2. Typologies and Patterns of Crime
In the 1950s, crime rates were relatively low, and people felt relatively safe; economic opportunities were easily accessible and there was new-found wealth in North American society. Starting in the 1960s, crime rates started to climb along with levels of social and political unrest (Tonry, 2004). During this time, crime patterns changed significantly; specifically, household theft and burglaries dramatically increased for two main reasons. First, more homes were left unattended during the day because more women were working away from home and going to school. Second, there was a proliferation of high-value, lightweight household appliances and other smaller electronic items because of technological innovation. Theft became easier, more profitable, and more attractive to people (Cohen & Felson, 1979).

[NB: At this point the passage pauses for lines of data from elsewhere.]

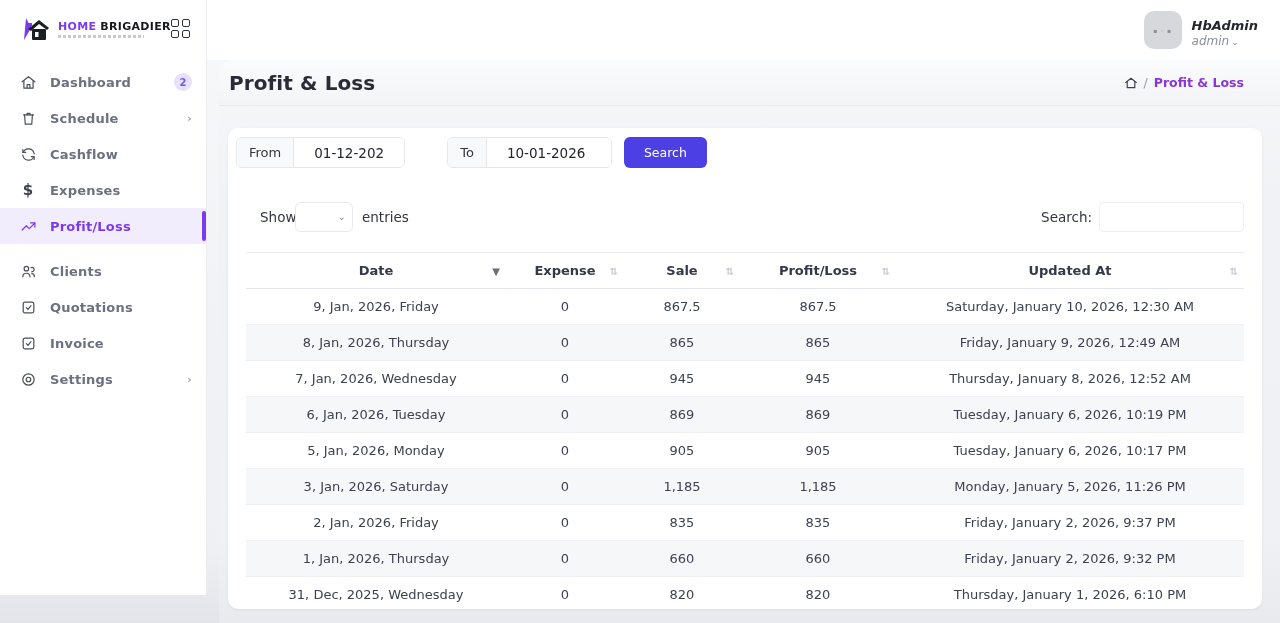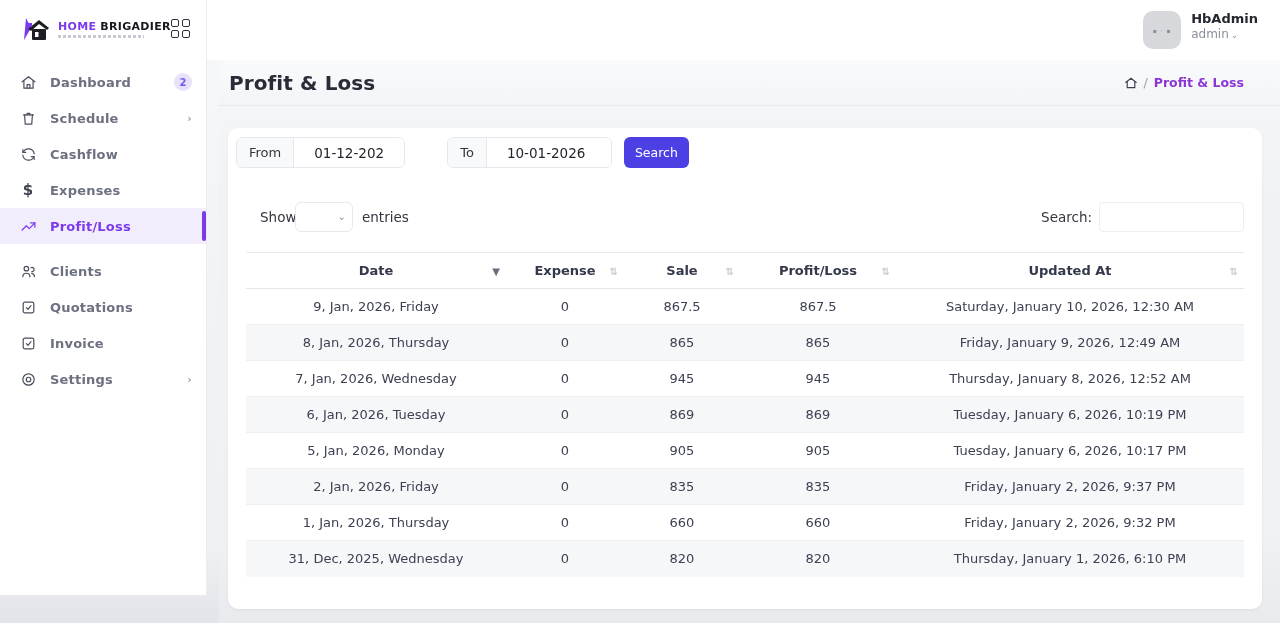--- a/index.html
+++ b/index.html
@@ -34,21 +34,21 @@
   .menu-item.active::after { content:""; position:absolute; right:0; top:3px; bottom:3px; width:4px;
     background:#7c3aed; border-radius:3px; }
   .menu-item.gap-before { margin-top:9px; }
   .mi-badge { margin-left:auto; min-width:18px; height:18px; padding:0 5px; border-radius:9px;
     background:#e7e1fb; color:#7458ee; font-size:10px; font-weight:700; display:flex; align-items:center; justify-content:center; }
   .mi-chevron { margin-left:auto; color:#9aa0ac; font-size:11px; font-weight:700; }
   .mi-dollar { font-size:15px; font-weight:700; color:#3c3f4c; }
 
   
   .topbar { position:absolute; left:207px; top:0; right:0; height:60px; background:#ffffff; z-index:4; }
-  .user-widget { position:absolute; right:22px; top:11px; display:flex; align-items:flex-start; cursor:pointer; }
+  .user-widget { position:absolute; right:22px; top:11px; display:flex; align-items:flex-end; cursor:pointer;font-style:italic; }
   .avatar { width:38px; height:38px; border-radius:10px; background:#d7d8db; display:flex; align-items:center;
     justify-content:center; color:#8d8f96; font-size:6px; letter-spacing:1px; }
   .user-text { margin-left:10px; line-height:1.25; }
   .user-name { font-size:13px; font-weight:700; color:#25272f; }
   .user-role { font-size:12px; color:#8a8f9b; }
   .user-role .caret { font-size:9px; margin-left:2px; }
 
   
   .main { position:absolute; left:219px; top:60px; right:0; bottom:0;
     border-top-left-radius:12px; overflow:hidden;
@@ -67,21 +67,21 @@
     border-radius:10px; box-shadow:0 1px 3px rgba(20,20,40,.06); overflow:hidden; }
 
   .filter-row { position:absolute; left:8px; top:9px; display:flex; align-items:center; }
   .input-group { display:flex; align-items:stretch; border:1px solid #e6e7ec; border-radius:6px; overflow:hidden; height:31px; }
   .ig-label { background:#f8f9fa; border-right:1px solid #e6e7ec; display:flex; align-items:center;
     padding:0 12px; font-size:13px; color:#33363f; }
   .ig-input { border:none; outline:none; padding:0 20px; font-size:13.5px; color:#23252d;
     font-family:inherit; background:#fff; }
   .ig-from { width:110px; } .ig-to { width:124px; }
   .gap-1 { width:42px; } .gap-2 { width:12px; }
-  .btn-search { height:31px; padding:0 11px; background:#4c40e4; color:#fff; border:none; border-radius:6px;
+  .btn-search { height:31px; padding:0 20px; background:#4c40e4; color:#fff; border:none; border-radius:6px;
     font-size:12.5px; font-family:inherit; cursor:pointer; }
 
   .controls-row { position:absolute; left:20px; right:18px; top:74px; height:30px;margin-left:12px; }
   .show-label { position:absolute; left:0; top:7px; color:#33363f; font-size:13.5px; }
   .show-select { position:absolute; left:35px; top:0; width:58px; height:30px; border:1px solid #e8e8ee; border-radius:6px;
     background:#fff; cursor:pointer; }
   .show-select .sel-caret { position:absolute; right:6px; top:8px; color:#8a8f9b; font-size:10px; }
   .entries-label { position:absolute; left:102px; top:7px; color:#33363f; font-size:13.5px; }
   .tsearch-label { position:absolute; right:152px; top:7px; color:#33363f; font-size:13.5px; }
   .tsearch-input { position:absolute; right:0; top:0; width:145px; height:30px; border:1px solid #eceef2; border-radius:4px;
@@ -303,20 +303,27 @@
             <td class="c5 val-updated">Tuesday, January 6, 2026, 10:19 PM</td>
           </tr>
           <tr>
             <td class="c1 val-date">5, Jan, 2026, Monday</td>
             <td class="c2 val-expense">0</td>
             <td class="c3 val-sale">905</td>
             <td class="c4 val-profit">905</td>
             <td class="c5 val-updated">Tuesday, January 6, 2026, 10:17 PM</td>
           </tr>
           <tr>
+            <td class="c1 val-date">3, Jan, 2026, Saturday</td>
+            <td class="c2 val-expense">0</td>
+            <td class="c3 val-sale">1,185</td>
+            <td class="c4 val-profit">1,185</td>
+            <td class="c5 val-updated">Monday, January 5, 2026, 11:26 PM</td>
+          </tr>
+          <tr>
             <td class="c1 val-date">2, Jan, 2026, Friday</td>
             <td class="c2 val-expense">0</td>
             <td class="c3 val-sale">835</td>
             <td class="c4 val-profit">835</td>
             <td class="c5 val-updated">Friday, January 2, 2026, 9:37 PM</td>
           </tr>
           <tr>
             <td class="c1 val-date">1, Jan, 2026, Thursday</td>
             <td class="c2 val-expense">0</td>
             <td class="c3 val-sale">660</td>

Rates of most crimes increased throughout the 1980s, and then rather suddenly, in the 1990s, they started to decrease significantly. Numerous explanations for these decreases were provided, including obvious ones like stricter gun-control laws, more jobs, and economic opportunities. However, some others such as increases in access to abortion and the reduction of lead in the environment, may not be so obvious. Some have argued that greater access to abortions and other forms of birth control have led to a drop in unwanted and neglected children who are at greater risk for involvement in gangs and other criminal activities. Regular exposure to and ingestion of lead is known to cause developmental and cognitive issues, especially at early ages—these issues can result in a higher number of individuals at risk for criminal activities. Consequently, some believe that policies such as the widespread adoption of unleaded gasoline across the automobile industry, which significantly reduced the amount of lead commonly found in the environment, may contribute to lower rates of criminal behaviour (Blumstein & Wallman, 2006; Farrell, 2013).
A significant part of this crime rate drop was due to a massive shift in crime patterns. For example, during the 1990s, the internet grew at a staggering pace, and this created many new opportunities for crime and changed how people committed crime (Byrne & Kimball, 2017). Face-to-face robberies to obtain money and items were replaced with more low-risk activities that involved cons and scams that were much more difficult to detect and prosecute. Some argue that the internet and other technological shifts (e.g., the proliferation of cellphones) have increased the dark figure of crime while driving official crime rates down (Hall, 2012). To illustrate: Why would someone steal a DVD from Wal-Mart when they can illegally download it with much less risk of getting caught?
In recent years, both Canada and the United States have seen some increases in certain types of crime (mostly property-related), which may be partly attributable to growing political and social unrest. This is illustrated by considering the numerous social movements that have emerged in the last decade (e.g., Occupy Wall Street, Black Lives Matter, protests against logging and pipelines, conspiracy groups such as QAnon, and the proliferation of Right-Wing militia groups). Similar trends were seen in the 1960s and this era too was a time of great conflict and social change that saw increases in certain forms of crime and violence. The parallels between these two eras lend credence to the principle suggesting that crime occurs in cycles over long periods of time (Zimring, 2007).
COVID-19 and Crime Patterns
Few events will happen in our lifetimes that will have the monumental impact of the emergence of COVID-19. Because our response to the pandemic required lockdown orders in many Western countries, this pandemic affected almost every aspect of daily life and our routine activities on a societal level, which has had a huge effect on patterns of crime. Indeed, some have referred to this as “the largest criminological experiment in history” (Stickle & Felson, 2020). Initial data suggested there was little change in serious violent crimes, while a small reduction in residential break and enter and motor vehicle thefts in some cities was found (Ashby, 2020). Bowman and Gallupe (2020) argue that these decreases in certain crime rates were driven by drops in crimes typically committed in groups. At the same time, rates of violent offences committed alone, such as homicide and sexual and domestic assault, remained largely unchanged during the pandemic. Many speculate that rates of drug use (including alcohol consumption) also spiked during this period, and these changes could have affected crime rates and patterns. It is too early to understand the overall effect that the pandemic has had on crime patterns, but this will surely be a period that receives a great deal of attention from researchers.